When it comes to big expensive weddings, I’m no April fool
WHEN I was young and foolish, I loved being invited to weddings. From the announcement by the happy couple, my pals and I were on a mission to buy new frocks and whatnots.
Having survived the hen party (just), we’d doll ourselves up and head to the church to check out the other style, dab our eyes at the sight of the bride, and fling confetti all over the grounds.
Then there was the free meal (well, free-ish), the speeches (fine for three minutes) and the novelty of ‘old-folk’ dancing with somebody’s uncle. What wasn’t to love about a wedding, when we were young and foolish? The highlight was elbowing everyone else out of the way to catch the bouquet — although I don’t believe I ever caught one.
The years passed, and the wedding invitations popped up every so often, like daisies on a lawn.
I’m not sure when the rot set in, and they began to look more like dandelions than daisies — maybe around the time my last pal was walking up the aisle to where her beloved waited with a ring.
All my other girlfriends were there, with husbands they’d made earlier, and I sat unaccompanied, wearing green silk and a slightly forced smile, as I dabbed the mandatory tears away.
All through the rest of the day, I felt vaguely like someone who’d been left standing at the train station, waving goodbye to everyone else as they sped off to happy-ever-after land. Not to worry, I thought, my day out was yet to come; my prince was just taking the scenic route.
But more years passed and no man dropped down on one knee to ask me to share the rest of his life. The longer it went on not happening, the more my antipathy for weddings grew.
The arrival of an invitation — a thankfully less regular occurrence once most of my friends were hitched — was accompanied by a sinking of the heart.
What, after all, was so wonderful about weddings? Weren’t they long and boring, and wasn’t the meal, when it eventually arrived, only so-so, and didn’t the speeches always last far longer than they should?
Who, in their right minds, would actually look forward to attending such an occasion, apart from the bride herself — and, presumably, albeit to a lesser extent, maybe, the groom?
Then there was the stress of the wedding planning and preparation, all the horror stories of families falling out, bridezillas having meltdowns, and future mothers-in-law trying to muscle in.
And the diplomatic minefield to be negotiated, the third cousins, once removed, who must be invited because they sent an invite to the second lad’s ordination — and didn’t Peadar and Hilda come to granny’s funeral, all the way from Sligo?
Not to mention the horrendous expense, from the dress, to be worn once, to the flowers that wilt before the band starts up, to the ribbons on the chair backs that must match exactly the icing on the four-tier cake that nobody eats.

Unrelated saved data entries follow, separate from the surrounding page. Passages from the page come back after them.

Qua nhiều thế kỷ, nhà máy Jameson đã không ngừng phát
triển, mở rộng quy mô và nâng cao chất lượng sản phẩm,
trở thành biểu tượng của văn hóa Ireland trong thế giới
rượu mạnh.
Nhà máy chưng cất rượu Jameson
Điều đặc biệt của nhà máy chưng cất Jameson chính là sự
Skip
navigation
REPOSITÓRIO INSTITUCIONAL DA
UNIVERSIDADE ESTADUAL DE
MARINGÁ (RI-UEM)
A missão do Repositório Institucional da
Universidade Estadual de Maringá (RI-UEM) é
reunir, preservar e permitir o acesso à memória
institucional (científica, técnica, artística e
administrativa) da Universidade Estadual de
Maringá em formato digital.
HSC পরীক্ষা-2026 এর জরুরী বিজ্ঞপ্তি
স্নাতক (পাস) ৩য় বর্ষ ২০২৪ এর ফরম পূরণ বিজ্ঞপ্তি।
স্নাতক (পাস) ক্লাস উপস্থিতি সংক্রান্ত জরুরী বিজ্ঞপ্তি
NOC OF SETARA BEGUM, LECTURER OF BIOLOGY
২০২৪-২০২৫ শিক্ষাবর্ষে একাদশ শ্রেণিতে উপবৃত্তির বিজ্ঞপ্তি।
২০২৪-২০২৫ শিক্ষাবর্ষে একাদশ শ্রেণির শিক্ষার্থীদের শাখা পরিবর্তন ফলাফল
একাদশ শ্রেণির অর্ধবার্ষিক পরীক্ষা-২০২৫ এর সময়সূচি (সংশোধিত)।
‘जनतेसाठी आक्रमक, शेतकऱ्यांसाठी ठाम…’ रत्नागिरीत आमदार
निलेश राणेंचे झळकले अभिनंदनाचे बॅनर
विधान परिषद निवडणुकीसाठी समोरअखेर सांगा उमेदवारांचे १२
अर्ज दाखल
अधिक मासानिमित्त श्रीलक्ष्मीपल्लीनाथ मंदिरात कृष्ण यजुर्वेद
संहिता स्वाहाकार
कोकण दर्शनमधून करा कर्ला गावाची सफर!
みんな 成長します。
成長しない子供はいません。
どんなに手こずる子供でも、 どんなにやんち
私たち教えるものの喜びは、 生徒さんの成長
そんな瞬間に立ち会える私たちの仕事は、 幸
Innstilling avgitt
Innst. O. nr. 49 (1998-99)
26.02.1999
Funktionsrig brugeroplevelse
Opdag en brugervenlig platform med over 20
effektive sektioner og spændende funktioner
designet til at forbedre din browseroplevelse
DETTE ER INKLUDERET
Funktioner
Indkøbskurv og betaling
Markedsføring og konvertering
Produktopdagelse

Anyone reading this will be thinking bitter old spinster — but, in fact, I’m the soppiest of romantics, and it’s just the actual Irish wedding, the whole palaver of it, to which I’ve grown allergic. If I were getting married — and despite the increasingly remote possibility of that happening,
I can’t bring myself to rule it out — I would fly with the lucky man to Italy. We’d each bring a couple of pals, and any immediate family who cared to come along, and we’d do the business in a tiny old church, maybe in Tuscany, with the locals looking on. I’d wear a new frock, any colour except white or ivory, and whoever had a camera would take a few snaps, and whoever felt like it could sing.
We’d have pasta afterwards in the priest’s cousin’s restaurant (they all have cousins with restaurants) and we’d wash it down with plenty of vino, and nobody at all would make a speech. After a few days, we’d wave goodbye to everyone else and spend the rest of the week being Mr and Mrs all by ourselves. Perfetto.
I sense a few more wedding invitations in the offing: my niece and nephews are approaching that dangerous age. I’m planning to wear purple and flirt shamefully with every man under 80. This getting older lark has to have some compensations.
And the irony of ironies? My latest book opens with an Irish wedding.